Pardon us Martin Scorsese, GIPHY says that next cinematic opus may take the form of an 18-second looping clip.
The online gif database that introduced us to internet classics such as James Van Der Beek is Crying, Deal With It Cat, and Obama Mic Drop is launching a new film festival to showcase the medium’s narrative potential. Open to all filmmakers, artists, designers, and restless minds residing in the US, The GIPHY Film Fest will highlight loopable “micro films” that take less time to watch than reading this sentence.
The premise of the festival is ballsy. “GIPHY believes that micro-films up to 18 seconds are just as compelling, entertaining, creative, and professional-grade as any other film entering world-famous film festivals,” the press pitch reads.
“Within 18 seconds or 6 seconds you can have a full horror movie, a romantic comedy or a melodrama,” GIPHY spokesperson Tiffany Vazquez told Quartz, adding that, “The first films ever made were microfilms, and they didn’t have sound.”
It’s true that early silent films were very short. And like gifs, they featured only one scene. The oldest surviving footage made by a film camera—Roundhay Garden Scene by inventor Louis Le Price in 1888—lasts for 2.11 seconds. Arrival of a Train at La Ciotat by the Lumière Brothers screened in 1896 was 50 seconds long
Gif makers have also chopped up many Charlie Chaplin films. The Murphy bed gag in his 34-minute film One A.M. makes for the perfect endless looping clip.
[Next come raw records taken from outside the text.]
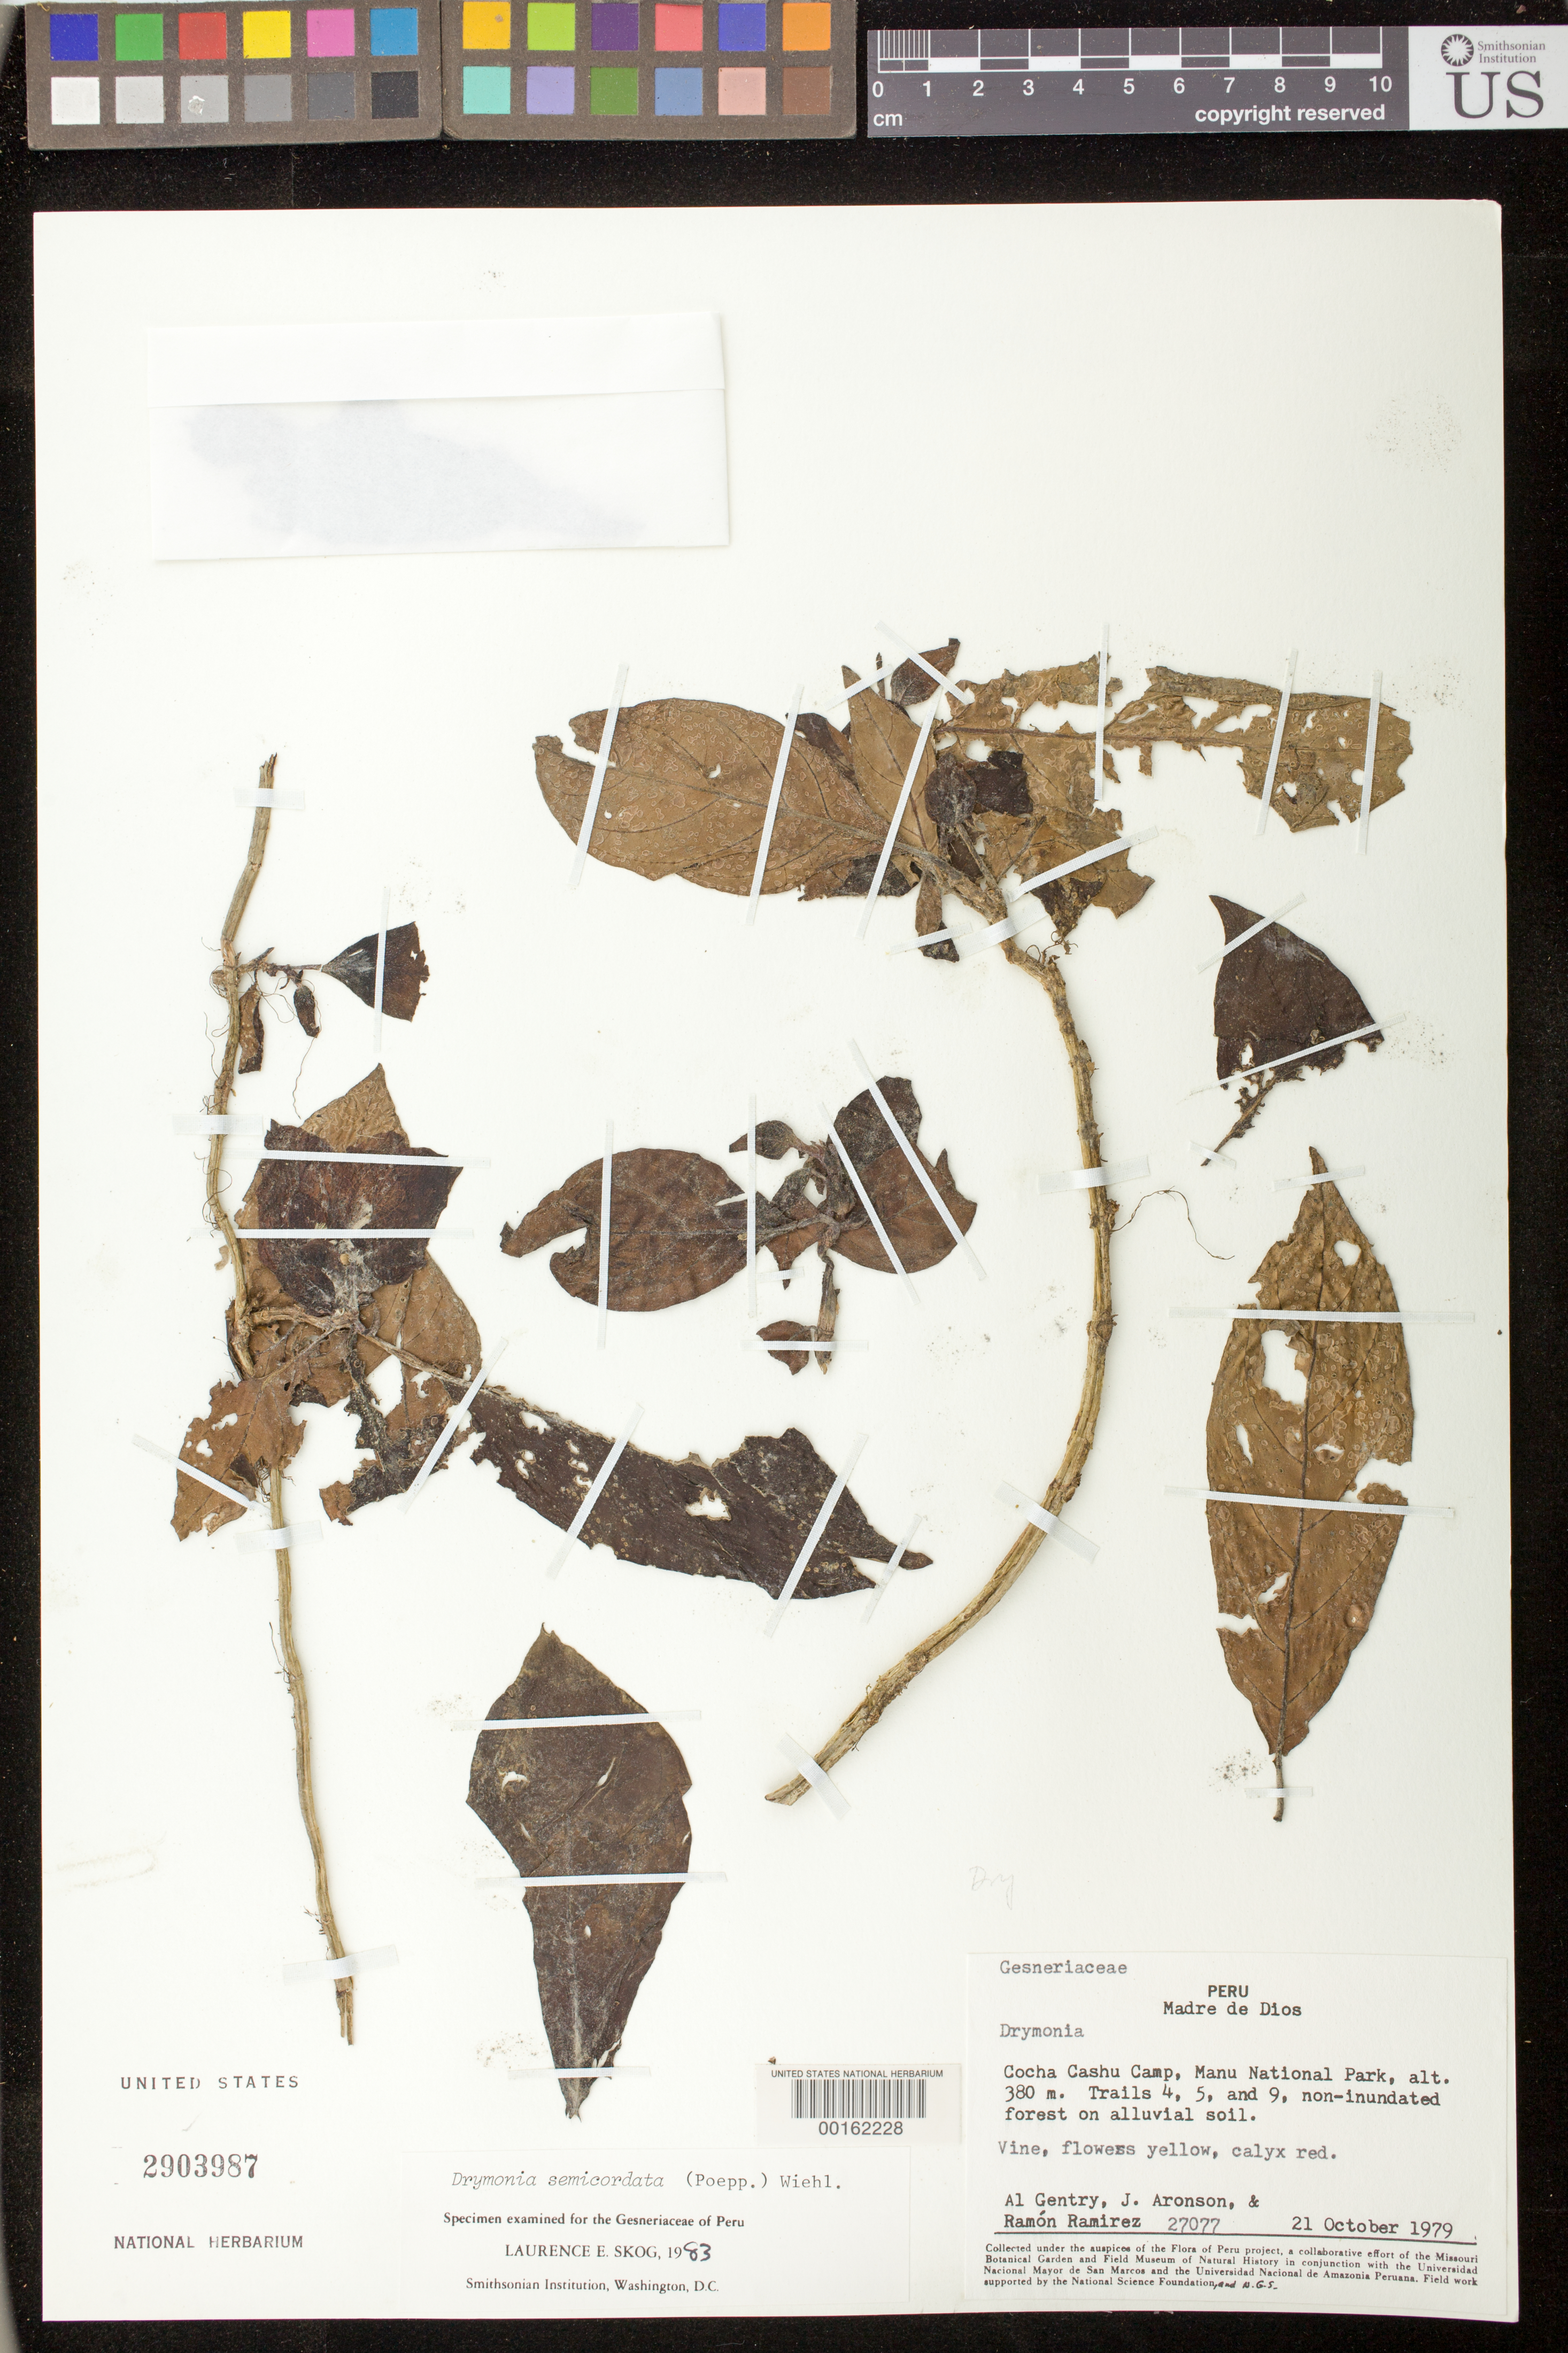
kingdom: Plantae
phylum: Tracheophyta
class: Magnoliopsida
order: Lamiales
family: Gesneriaceae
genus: Drymonia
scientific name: Drymonia semicordata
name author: (Poepp.) Wiehler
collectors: A. H. Gentry & et al.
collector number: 27077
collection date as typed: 21 Oct 1979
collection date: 1979-10-21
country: Peru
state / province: Madre de Dios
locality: Cocha Cashu camp, Manu National Park, trails 4, 5, and 9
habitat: Non-inundated forest on alluvial soil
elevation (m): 380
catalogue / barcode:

But can we really get the same emotional satisfaction as we do with an hours-long film from one scene without narrative arc? How do we get to the climax of the plot without the exposition or the denouement? Saying a gif is comparable to a feature film is like saying a good tweet is comparable to a novel.
“I do think it’s interesting that I’m reading more tweets than I am reading novels these days,” says Vazquez, who doesn’t contest the analogy. “We are at this point when we’re inundated with content. Taking the short forms of these things and ingesting them … that’s just how we’re living these days.”
“One of the biggest things to come out in recent years is Vine,” Vazquez explains, referring to the now-defunct app for making and sharing six-second-long looping video clips. “People were telling stories and entertaining themselves in six seconds. There’s really no reason why filmmakers can’t give us compelling, entertaining, profound art within that amount of time, too.”
Vazquez points to a growing community of gif creators who are already testing the medium’s storytelling potential. For instance, Brooklyn-based designer Kyle Sauer produced Grandma BB, a “gif comic book” following the adventures of a”candid and lovable” Boca Raton retiree with a neck brace played by graphic designer/actress Brooke Bamford.
There are also some startlingly poignant original animations on GIPHY. Cape Town-based illustrator Kobie Nieuwoudt, for instance, captures the heartache of missing one’s beloved pet with Boston Terrier Phone Gif and the excruciating act of flirting via SMS with Girl Typing Gif.
Mexican graphic designer Analí Jaramillo has published charming vignettes with dynamic angles.
To put these gifs in the same category as traditionally produced films is debatable. But what launching the GIPHY Film Festival does well is spotlight the wealth of original content on the platform, beyond the usual reaction gifs that are clipped (stolen) from existing YouTube videos. All entries to the festival must be made with original material.
Vazquez says it’s part of GIPHY’s effort to spotlight original gif creators and artists. The company has partnered with Squarespace, a website-building and hosting service, to reach the design community. The Museum of Moving Image in Queens, New York is currently using the walls and ceilings of its elevators as gallery space for gif art.
Submissions to the festival will be evaluated by a panel that includes Rajendra Roy, MoMA’s chief film curator, and Alex Bodman, Spotify’s creative director. Finalists will be feted in a November 8 ceremony in New York City, and the winning micro-filmmaker will be awarded $10,000—a comparatively macro-sized prize, considering Academy Award winners get $0.